Amends the State Police Act concerning discipline of Illinois State Police officers and the appointment of the Illinois State Police Merit Board

Amends the Illinois Police Training Act

  • The bill changes the misdemeanor offenses for which a law enforcement officer may be decertified.
  • It grants the Illinois Law Enforcement Training Standards Board the power:
    • To review and ensure all law enforcement officers remain in compliance with the Act and any administrative rules adopted under the Act.
    • To suspend any certificate for a definite period, limit or restrict any certificate, or revoke any certificate.
  • It creates the Illinois Law Enforcement Certification Review Panel to make recommendations to the Board on the decertification of law enforcement officers.

Amends the Uniform Crime Reporting Act

This amendment requires the Illinois State Police to:

  • Publish monthly crime statistics.
  • Participate in and submit use of force information to the Federal Bureau of Investigation’s (FBI) National Use of Force Database. This information must be submitted monthly.
  • Submit a report of an incident involving a person experiencing a mental health crisis.
  • Submit a report of an incident involving use of force, including discharging a gun at or near a person, regardless of whether this results in death.

The bill also adds preference in competitive grants for agencies in compliance on reporting.

Amends Uniform Peace Officers Disciplinary Act 

HB3653, SA2:

  • Removes the requirement of informing the officer being accused of the names of complainants in advance of administrative proceeding.
  • Removes the provision to inform officers of the investigating officer’s identity.
  • Removes the requirement for complainants to have affidavits or other legal documents.
  • Creates an anonymous complaint policy.

Other Changes

Creates the No Representation Without Population Act

This provides that:

  • The State Board of Elections will have to prepare redistricting population data to reflect incarcerated persons at their residential address prior to incarceration.
  • The language creates a mechanism for IDOC to electronically track an incarcerated person’s last known address.
  • The first report is due within 30 days of the effective date of legislation, then annually before May 1.
  • Data will be the basis of the legislative and representative Districts required to be created pursuant to Section 3 of Article IV of the Illinois Constitution. This data will not be used for other purposes.
  • Incarcerated populations residing at unknown geographic locations within the State will not be used to determine the ideal population of any set of districts, wards, or precincts.

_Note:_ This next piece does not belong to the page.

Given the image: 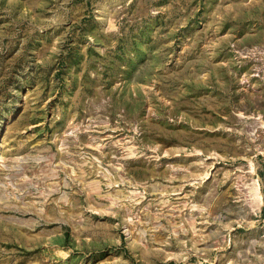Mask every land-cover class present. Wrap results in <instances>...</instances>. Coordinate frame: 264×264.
Returning <instances> with one entry per match:
<instances>
[{"label":"rangeland","instance_id":"obj_1","mask_svg":"<svg viewBox=\"0 0 264 264\" xmlns=\"http://www.w3.org/2000/svg\"><path fill=\"white\" fill-rule=\"evenodd\" d=\"M0 264H264V0H0Z\"/></svg>","mask_w":264,"mask_h":264}]
</instances>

Amends Crime Victims Compensation Act

  • The Attorney General is added as a place people can apply for compensation (from just Court of Claims).
  • The bill adds “anyone living in the household of a person killed or injured in a relationship that is substantially similar to that of a parent, spouse, or child” to the definition of victim.
  • It increases the maximum compensation to $10,000.
  • The “felon as victim” section is amended to say that the victim’s criminal history or felony status can not automatically prevent compensation, but that no compensation may be granted to a victim while the applicant or victim is held in a correctional institution.
  • It clarifies the application process and allows people who applied before 1/1/2021 to file.

Effective July 1, 2021, except for certain provisions that are effective either January 1, 2022, January 1, 2023, or January 1, 2025.